The Saudi's assist as it was never aimed at hitting shale, it was aimed at Russia to prevent Putin pumping more and more into its armed forces where the Russian economy is so dependent on oil, but where selling in rubles, their economy is protected anyway.

The strategy is flawed, and the smaller shale operators are hitting the decks like ninepins, leaving a trail of debt, and the bigger players increasing debt which is the reason for NIRP and ZIRP, but even that can't keep it going for long.

It amazes me that some comment about true price of oil should be $20bbl...as its completely ridiculous if it costs $70 to extract it, let alone service artificially low interest rate debt

PleasedToMeatYou's picture

Excellent post. 

And, we don't get enough of this plain-as-day observation around here: "...it was aimed at Russia to prevent Putin pumping more and more into its armed forces where the Russian economy is so dependent on oil,... "

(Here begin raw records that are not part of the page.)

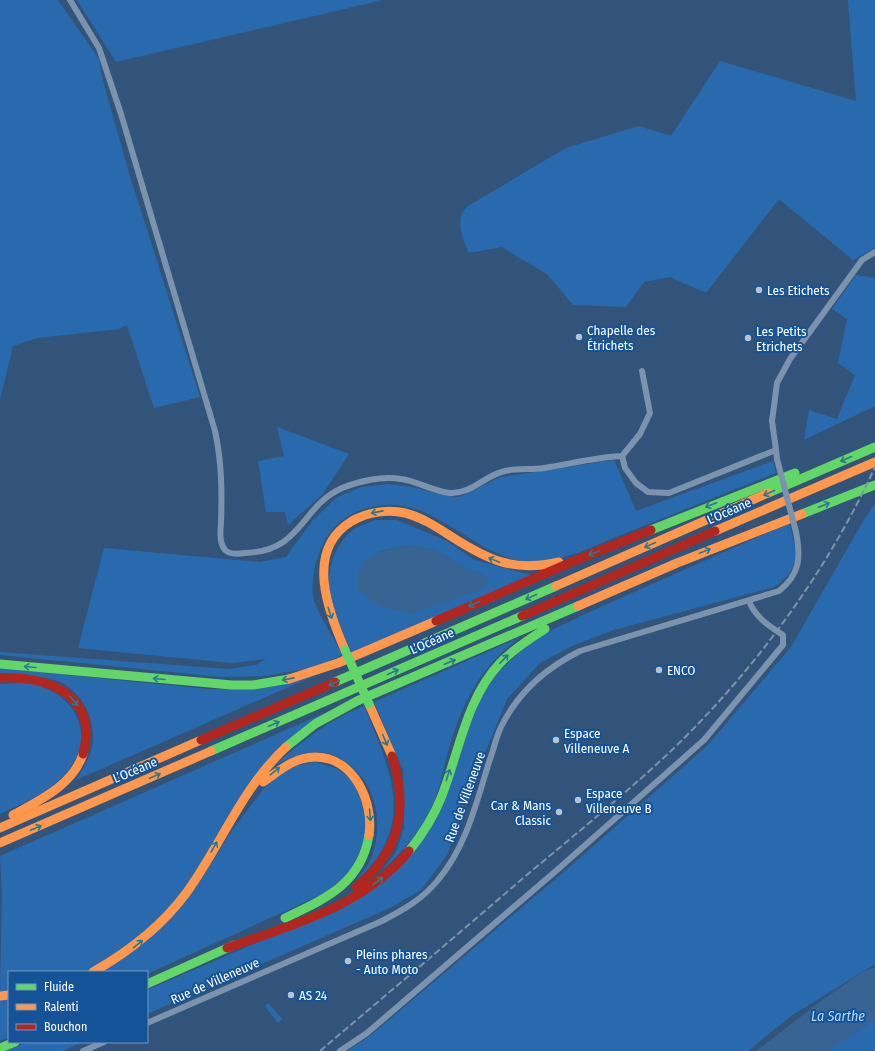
<svg xmlns="http://www.w3.org/2000/svg" width="875" height="1051" viewBox="0 0 875 1051" font-family="'Fira Sans Condensed',sans-serif">
  <style>
    .green { fill: #296aae; fill-rule: evenodd }
    .water { fill: #386494 }
    .lines { fill: none; stroke-linecap: round; stroke-linejoin: round }
    .street { stroke: #7c93ad; stroke-width: 6 }
    .fast { stroke: #63d668; stroke-width: 9 }
    .slow { stroke: #ff974d; stroke-width: 9 }
    .jam { stroke: #b3261e; stroke-width: 9 }
    .rail { stroke: #7d92ab; stroke-width: 2; stroke-dasharray: 7 3; stroke-linecap: butt }
    .street-bridge { stroke: #7c93ad; stroke-width: 6 }
    .fast-bridge { stroke: #63d668; stroke-width: 9 }
    .oneway { stroke: #2c7a8a }
    .poi-dot { fill: #b8c3d0; stroke: #155398; stroke-width: 1.5 }
    .labels { text-anchor: middle; dominant-baseline: central; stroke-width: 4; stroke-linejoin: round; paint-order: stroke }
    .poi-label { font-size: 13px; fill: #fff; stroke: #155398; text-anchor: start }
    .street-label { font-size: 13px; fill: #fff; stroke: #155398 }
    .water-label { font-size: 14px; font-style: italic; fill: #b4d6f9; stroke: #155398 }
  </style>
  <rect width="100%" height="100%" fill="#33547a"/>
  <path class="green" d="M0,0H58L99,59L103,81L129,173L200,397L154,408L127,325L119,329L37,338L13,346L0,399Z
    M77,0H383L116,62Z
    M848,0H875V248L853,260L779,199L706,293L670,277L644,282L626,307L573,305L548,275L502,247L469,253C463,238 453,219 468,206L566,148L639,126L671,136L720,61L856,101Z
    M856,275L875,278V406L804,440L809,410L837,419L855,375L838,363L847,319L832,309Z
    M277,427L349,454L322,495L288,525L285,512H266L258,461L284,456Z
    M614,460L636,511L773,461L776,473C726,493 676,513 626,533C598,544 568,560 537,562C475,564 433,488 368,508C353,512 342,519 332,530C319,544 307,585 315,603C322,621 334,637 342,655L317,667L265,676L221,677L0,655V652L228,669L256,665L266,659L231,663L78,648L104,548L260,562L286,557L313,520L336,498L361,487L387,484L413,487L442,495L459,497L501,477Z
    M875,503V964L791,1016L748,1051H347L370,1036L565,871L707,746L791,647L862,523Z
    M376,520H397L447,541L474,560L531,575L352,653C344,634 330,607 329,587C328,565 337,540 356,528C362,525 369,523 376,520ZM409,545L436,550L462,567L483,575L365,561L381,551Z
    M789,523C797,551 802,569 774,587L614,630L572,646L540,663L507,699L476,775L447,855L421,890L390,908L147,1014V990L363,897L429,830L480,699L498,672L525,647L550,631L585,614Z
    M521,637C480,665 461,705 448,752C443,768 441,785 435,799C423,831 404,849 381,872L396,852L404,828L403,770L374,702Z
    M0,668L207,689H247L316,675L76,780C83,768 92,755 93,741C94,716 81,691 58,681C44,676 15,675 0,673Z
    M17,683C24,683 32,683 38,685C85,701 96,747 59,780C43,795 20,805 0,814V684Z
    M364,706C390,770 418,825 357,880C362,872 371,862 373,853C383,821 376,783 347,763C339,757 329,752 319,752C302,752 287,759 272,767C304,741 326,721 364,706Z
    M329,711L279,747L187,888L157,924L96,967L87,972H9V991H0L2,893L0,856Z
    M315,762L338,769L352,780L367,812L365,839L350,873L325,893L147,974V972H100L202,878L233,829L269,782L289,767Z
    M0,999H9V1037L0,1041Z
    M268,1003L282,1019L278,1023L265,1006Z
    M875,1019V1051H827L831,1048Z
    M27,1042H82L62,1051H6Z"/>
  <path class="water" d="M409,545L436,550L462,567L483,575L491,580L481,589L413,614L381,607L358,590C358,585 356,579 358,574C363,552 391,549 409,545Z
    M875,967V1019L827,1051H756L825,998L864,971Z"/>
  <g class="lines">
    <path class="street" d="M70,0L99,48L121,114L215,431C222,463 222,492 221,524C220,532 219,543 225,550C230,555 239,554 245,553C303,551 300,507 342,488C359,481 382,476 401,479C417,481 432,491 450,493C472,494 485,475 505,471C518,468 531,470 544,468C570,464 596,457 622,456L640,434L650,413L642,371
      M776,450L772,421L777,383L790,359L862,260L875,252
      M622,456L625,468L636,483L648,492L669,493L776,450L777,459
      M147,1023L382,921C403,910 423,899 438,880C467,846 477,800 490,759C494,749 496,737 501,727C518,692 546,668 580,651L779,591C800,574 801,558 796,532
      M83,1051L104,1042
      M340,1051L367,1033L557,870L704,740L783,645V635C769,626 755,617 749,601"/>
    <path class="fast" d="M768,493L875,447
      M802,514L875,485
      M651,530L795,473
      M0,664L232,685H253L289,679
      M335,682L556,586
      M286,747L315,724L357,701L578,606
      M211,751L522,616
      M409,851C422,835 433,818 441,798C459,753 466,698 501,662C514,649 529,639 545,629
      M285,918C325,899 361,884 369,835
      M147,984L234,945
      M0,1048L15,1042"/>
    <path class="slow" d="M715,531L875,462
      M556,586L768,493
      M578,606L677,563L802,514
      M345,650C328,610 304,550 352,521C368,512 388,509 405,513C421,517 435,526 449,535C486,559 513,573 559,562
      M289,679L338,663L436,621
      M369,704L392,756
      M263,782C279,771 294,757 315,757C354,757 374,802 369,835
      M13,815C40,800 73,785 83,754
      M0,828L201,740
      M0,843L211,751
      M93,972C130,951 162,926 187,892C221,845 242,788 286,747
      M0,996L9,995"/>
    <path class="jam" d="M522,616L715,531
      M436,621L574,561L651,530
      M0,678C48,676 99,695 83,754
      M201,740L335,682
      M356,887C400,851 409,809 392,756
      M227,948C292,925 364,906 409,851"/>
    <path class="rail" d="M320,1051C387,994 455,937 522,879C572,837 623,796 671,751C754,671 827,572 875,467"/>
    <path class="street-bridge" d="M777,459L796,532"/>
    <path class="fast-bridge" d="M345,650L369,704"/>
  </g>
  <defs><path id="oneway-shaft" d="M-6 0H5M1.5-3L5.5 0L1.5 3" fill="none" stroke-width="1.6" stroke-linecap="round" stroke-linejoin="round"/></defs>
  <g class="oneway">
    <use href="#oneway-shaft" transform="translate(846 459) rotate(156)"/>
    <use href="#oneway-shaft" transform="translate(769 493) rotate(156)"/>
    <use href="#oneway-shaft" transform="translate(711 505) rotate(159)"/>
    <use href="#oneway-shaft" transform="translate(824 505) rotate(-21)"/>
    <use href="#oneway-shaft" transform="translate(377 512) rotate(169)"/>
    <use href="#oneway-shaft" transform="translate(650 545) rotate(156)"/>
    <use href="#oneway-shaft" transform="translate(705 551) rotate(-22)"/>
    <use href="#oneway-shaft" transform="translate(594 553) rotate(158)"/>
    <use href="#oneway-shaft" transform="translate(494 560) rotate(-158)"/>
    <use href="#oneway-shaft" transform="translate(531 597) rotate(156)"/>
    <use href="#oneway-shaft" transform="translate(474 604) rotate(156)"/>
    <use href="#oneway-shaft" transform="translate(330 613) rotate(71)"/>
    <use href="#oneway-shaft" transform="translate(504 659) rotate(-46)"/>
    <use href="#oneway-shaft" transform="translate(450 662) rotate(-23)"/>
    <use href="#oneway-shaft" transform="translate(30 667) rotate(-175)"/>
    <use href="#oneway-shaft" transform="translate(393 672) rotate(-24)"/>
    <use href="#oneway-shaft" transform="translate(159 679) rotate(-175)"/>
    <use href="#oneway-shaft" transform="translate(288 679) rotate(169)"/>
    <use href="#oneway-shaft" transform="translate(334 683) rotate(156)"/>
    <use href="#oneway-shaft" transform="translate(74 701) rotate(50)"/>
    <use href="#oneway-shaft" transform="translate(274 724) rotate(-23)"/>
    <use href="#oneway-shaft" transform="translate(385 740) rotate(67)"/>
    <use href="#oneway-shaft" transform="translate(275 771) rotate(-39)"/>
    <use href="#oneway-shaft" transform="translate(448 775) rotate(-72)"/>
    <use href="#oneway-shaft" transform="translate(155 776) rotate(-23)"/>
    <use href="#oneway-shaft" transform="translate(370 815) rotate(86)"/>
    <use href="#oneway-shaft" transform="translate(36 828) rotate(-23)"/>
    <use href="#oneway-shaft" transform="translate(214 847) rotate(-60)"/>
    <use href="#oneway-shaft" transform="translate(378 881) rotate(-38)"/>
    <use href="#oneway-shaft" transform="translate(138 944) rotate(-40)"/>
  </g>
  <g class="poi-dot">
    <circle cx="759" cy="290" r="4"/>
    <circle cx="579" cy="337" r="4"/>
    <circle cx="748" cy="338" r="4"/>
    <circle cx="659" cy="670" r="4"/>
    <circle cx="556" cy="740" r="4"/>
    <circle cx="578" cy="800" r="4"/>
    <circle cx="559" cy="812" r="4"/>
    <circle cx="348" cy="961" r="4"/>
    <circle cx="291" cy="995" r="4"/>
  </g>
  <g class="labels">
    <g class="poi-label">
      <text x="767" y="290">Les Etichets</text>
      <text x="587" y="330">Chapelle des<tspan x="587" dy="15">Étrichets</tspan></text>
      <text x="756" y="331">Les Petits<tspan x="756" dy="15">Etrichets</tspan></text>
      <text x="667" y="670">ENCO</text>
      <text x="564" y="733">Espace<tspan x="564" dy="15">Villeneuve A</tspan></text>
      <text x="586" y="793">Espace<tspan x="586" dy="15">Villeneuve B</tspan></text>
      <text x="551" y="805" text-anchor="end">Car &amp; Mans<tspan x="551" dy="15">Classic</tspan></text>
      <text x="356" y="954">Pleins phares<tspan x="356" dy="15">- Auto Moto</tspan></text>
      <text x="299" y="995">AS 24</text>
    </g>
    <g class="street-label">
      <text transform="translate(729 511) rotate(-24)">L’Océane</text>
      <text transform="translate(432 641) rotate(-24)">L’Océane</text>
      <text transform="translate(135 770) rotate(-23)">L’Océane</text>
      <text transform="translate(465 797) rotate(-70)">Rue de Villeneuve</text>
      <text transform="translate(215 981) rotate(-24)">Rue de Villeneuve</text>
    </g>
    <g class="water-label">
      <text x="838" y="1016">La Sarthe</text>
    </g>
  </g>
  <rect x="8" y="971" width="140" height="72" fill="#155398" stroke="#7398c1"/>
  <rect x="16" y="984" width="20" height="6" fill="#63d668" stroke="#7398c1"/>
  <text x="44" y="991" font-size="12" fill="#ffffff">Fluide</text>
  <rect x="16" y="1004" width="20" height="6" fill="#ff974d" stroke="#7398c1"/>
  <text x="44" y="1011" font-size="12" fill="#ffffff">Ralenti</text>
  <rect x="16" y="1024" width="20" height="6" fill="#b3261e" stroke="#7398c1"/>
  <text x="44" y="1031" font-size="12" fill="#ffffff">Bouchon</text>
</svg>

MASTER OF UNIVERSE's picture

0il will implode to at least $20 per barrel and likely more. Clearly, it was oversold by everyone with a loan from TBTF. Here we are in 2016 and BIG Oil is still overcharging in a down market where supply outstrips demand for the foreseeable future. My estimation is that BIG Oil should have gone to $0.80 per liter at the pumps since 08. They only started lowering pump prices about a year ago which makes them approximately seven years off-the-mark IMHO. Frankly, it pleases me to see every business in North America going headlong into bankruptcy all at the same time due to the amassed ignorance of tertiary education and that bastion of stupidity we all refer to as 'Economics'. The Ivory Tower has never had more egg on it's face in history given that they only divested themselves from oil investments en masse about two years ago. In brief, BIG Oil has been crashing since 08 and it will continue to crash until GS has bought up every bit of storage, and facilities, that are in existence.